Ora, agir, que não é mais do que actualizar alguma coisa, é em si próprio do acto,
como acto, e, por isso todo agente age de modo semelhante a si. Por onde, a
forma não determinada pela matéria quantificada é agente indeterminado e
universal, sendo porém determinada a uma certa matéria particular, é agente
determinado e particular. E assim se a forma do fogo fosse separada, como
querem os Platónicos, seria de certo modo a causa de toda ignição. Porém a
forma do fogo, existente numa determinada matéria corpórea, é a causa de uma
determinada ignição, procedente de tal corpo para tal outro, sendo por isso que
esse acto se realiza pelo contacto dos dois corpos.
Mas
esta opinião de Avicebrão sobre-excede a de Platão. Pois, este ensina que só as
formas substanciais são separadas, e reduz as acidentais aos princípios
materiais da grandeza e da pequenez, que considera como os primeiros contrários,
do mesmo modo que outros consideram tais a rarefacção e a densidade. Por onde,
tanto Platão como Avicena, que em algo o segue, admitem que os agentes corpóreos
agem pelas formas acidentais, dispondo a matéria para a forma substancial, ao
passo que a perfeição última, que se realiza pela união com a forma
substancial, procede de um princípio imaterial.
E
esta é a segunda opinião sobre a acção dos corpos, à qual se aludiu antes,
quando se tratou da criação.
A
terceira opinião, enfim, é a de Demócrito, ensinando que a acção resulta do
eflúvio dos átomos, do corpo agente, e a paixão, do recebimento destes nos
poros do corpo paciente. Esta opinião é refutada por Aristóteles, pois dela
resultaria que o corpo não seria passivo, na sua totalidade, e que a quantidade
do corpo agente diminuiria pela acção, consequências manifestamente falsas.
Logo,
deve concluir-se que um corpo age, como actual, sobre outro corpo, como
potencial.
DONDE
A RESPOSTA À PRIMEIRA OBJECÇÃO. — O dito de Agostinho pode ser concedido, como
referente a toda a natureza corpórea, simultaneamente considerada, que não tem
nenhuma natureza inferior sobre que actue, como a natureza espiritual age sobre
a corpórea e a incriada, sobre a criada. Porém o corpo que é potencial em relação
a outro, no que tem este de actual, é-lhe inferior.
DONDE
SE DEDUZ CLARA A RESPOSTA À SEGUNDA OBJECÇÃO. — Deve contudo saber-se que é
admissível o argumento seguinte de Avicebrão: Há um motor não movido, e é esse
o autor primeiro das causas, logo, por oposição, há algo que é somente movido e
paciente, que é a matéria-prima, potência pura, como Deus é o acto puro. O
corpo, porém, sendo composto de potência e acto, é agente e paciente.
RESPOSTA
À TERCEIRA. — A quantidade não priva, de nenhum modo, a forma corpórea, da acção,
como já se disse, mas impede-a de ser agente universal, porque a forma é
individuada pela matéria sujeita à quantidade. Não vem a ponto, porém, a prova
deduzida do peso dos corpos. Primeiro, porque a quantidade adicionada não é a
causa da gravidade, como o prova Aristóteles. Segundo, por ser falso que o peso
torna o movimento mais lento, antes, quanto mais um corpo é pesado, tanto mais
se move com movimento próprio. Terceiro, porque a acção não se realiza pelo
movimento local, como ensina Demócrito, mas pela passagem da potência para o acto.
RESPOSTA
À QUARTA. — O corpo não é o que dista de Deus, em máximo grau, pois, participa
algo da semelhança do ser divino, pela forma que tem. Mas é a matéria-prima o
que há de mais distante de Deus, a qual, sendo somente potencial, de nenhum
modo é agente.
RESPOSTA
À QUINTA. — O corpo age tanto pela forma acidental como pela substancial.
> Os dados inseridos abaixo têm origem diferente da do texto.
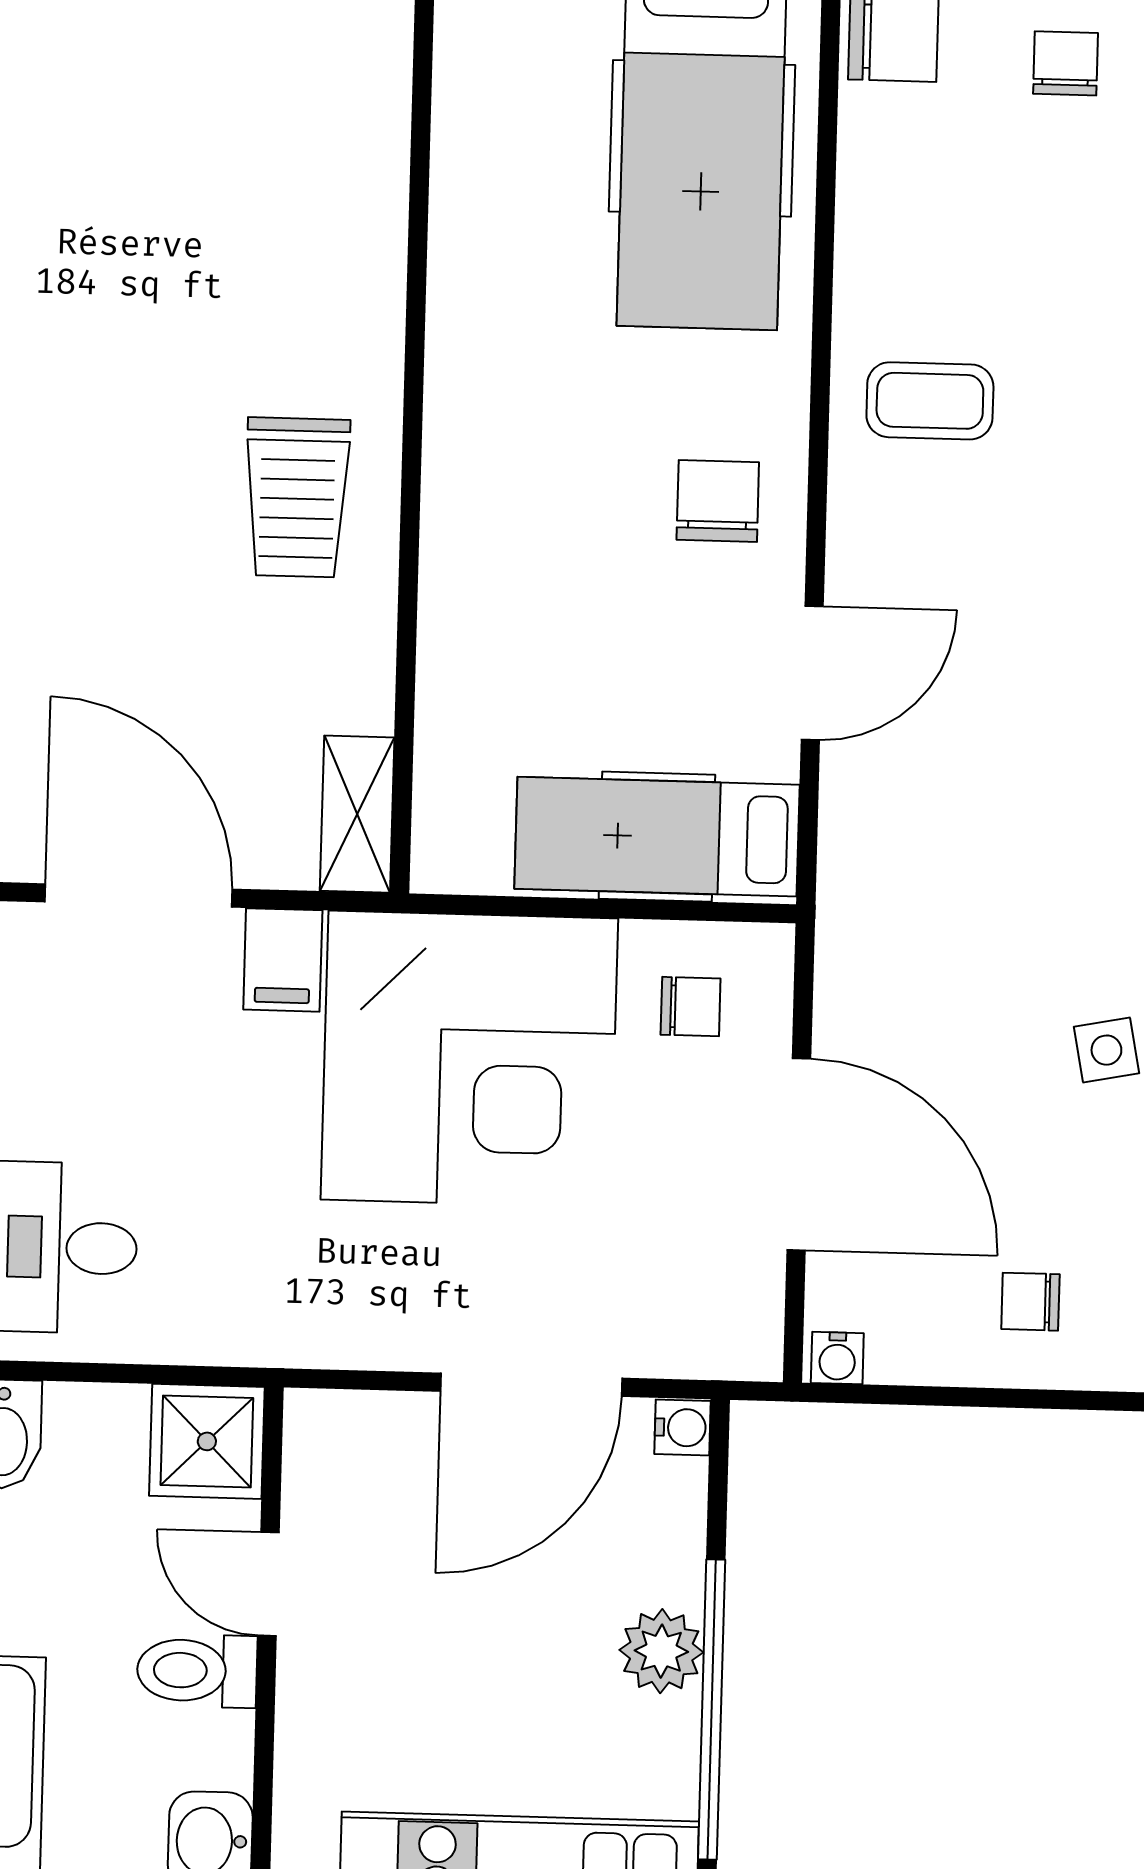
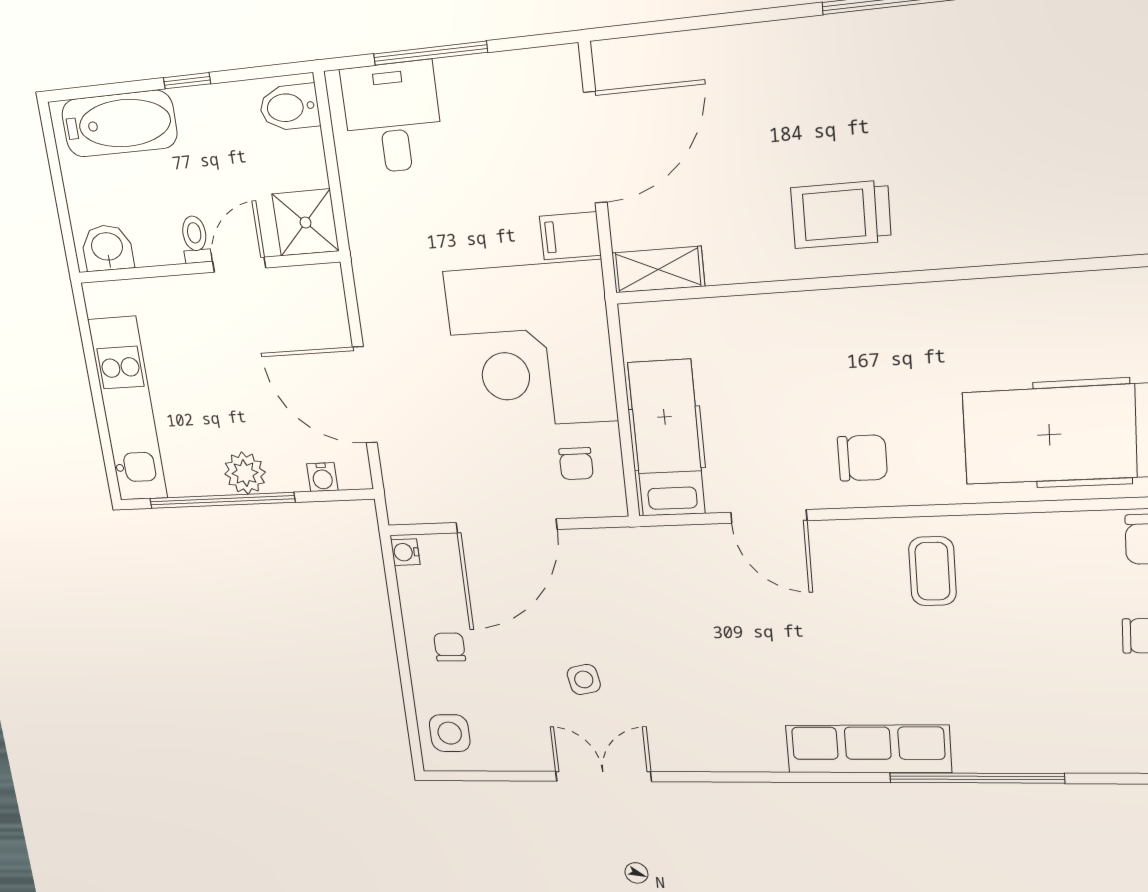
water cooler: (682, 1428) -> (322, 477), moved
toilet: (197, 1671) -> (195, 239), width x0.73, depth x0.72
Assim, a qualidade activa, como o calor, embora seja acidente, age contudo em
virtude da forma substancial, como instrumento desta, e portanto pode agir como
forma substancial. Assim, o calor natural, enquanto instrumento da alma, age
para a geração da carne. Como acidente porém age por virtude própria. Nem é
contra a essência do acidente o exceder o seu sujeito, pela acção, mas sim,
pela existência, a menos talvez que alguém imagine que um acidente,
numericamente o mesmo, deflua do agente para o paciente, no sentido de
Demócrito, que ensina que a acção se realiza pelo eflúvio dos átomos.